Now about dll hijacking. “Dynamic library hijacking” is the usual, original, and even somewhat logical behavior of a Windows application when it searches for the library it needs in the directory that is current for it, and only then in the places defined by the OS settings. Everything would have been nothing if the attackers had not sooner (and quite long ago) figured out that they could put their own library with the same name as a document next to a document or shortcut.
library that the application expects to find.
In fact, this technology has been around for many years, Microsoft has been struggling with it for a long time, persistently, and, as you can see, it is still not entirely effective.

This time, the researchers discovered several dlls, lost in the depths of the Windows 7 operating system, that load other dlls and search for them - until now! - in the current directory of the process. These Microsoft forgotten snap-ins for the management console, additives for Oracle and something else equally well-known and often used - turned out to be also COM-classes. Which, as you may have guessed, we can embed in a regular MS Office document.

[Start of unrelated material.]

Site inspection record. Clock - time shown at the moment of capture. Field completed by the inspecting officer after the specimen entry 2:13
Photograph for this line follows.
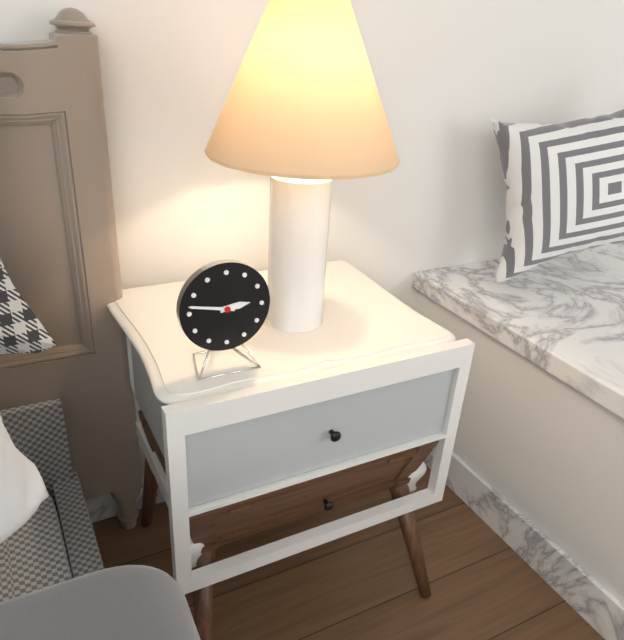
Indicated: 2:47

Let's return to our MS Word and change the CLSID in the unpacked document to any convenient one from the report.
Parvez Anwar . For example, the first is {394C052E-B830-11D0-9A86-00C04FD8DBF7}.

 <?xml version="1.0" encoding="UTF-8" standalone="no"?> <ax:ocx ax:classid="{394C052E-B830-11D0-9A86-00C04FD8DBF7}" ax:persistence="persistStorage" r:id="rId1" xmlns:ax="http://schemas.microsoft.com/office/2006/activeX" xmlns:r="http://schemas.openxmlformats.org/officeDocument/2006/relationships"/> 


Pack the document (rename it back to .docx if necessary).



Now we need our own dll called elsext.dll. It doesn't matter what you create it with, as long as it has the same bitness as the MS Office package was capable of downloading, and you could add your code to DllMain or DllGetClassObject. I'll take the good old VC6 - I have a 32bit office.

 #include <windows.h> int __stdcall DllMain (HANDLE, DWORD, LPVOID) { MessageBox (0, "Hello Habrahabr!", 0, MB_ICONEXCLAMATION); return true; } 


It remains to put our elsext.dll in one directory (can be in a shared network folder) with a modified document and ask the user to open / read this document.



One more thing: with the dll hijacking, as you remember, Microsoft is fighting. Therefore, when MS Word starts, it changes the current directory to the “Documents” of the current user. Unfortunately (or fortunately) when you call an application to open a document (for example, by double clicking in the explorer), MS Word first tries to open the document with all the ensuing consequences, and only then changes its current directory to “Documents” . From this follows the fact that our dll will be loaded only if the user has opened the document with a double click, and MS Word has not been started before (otherwise the system32 elsext.dll will load).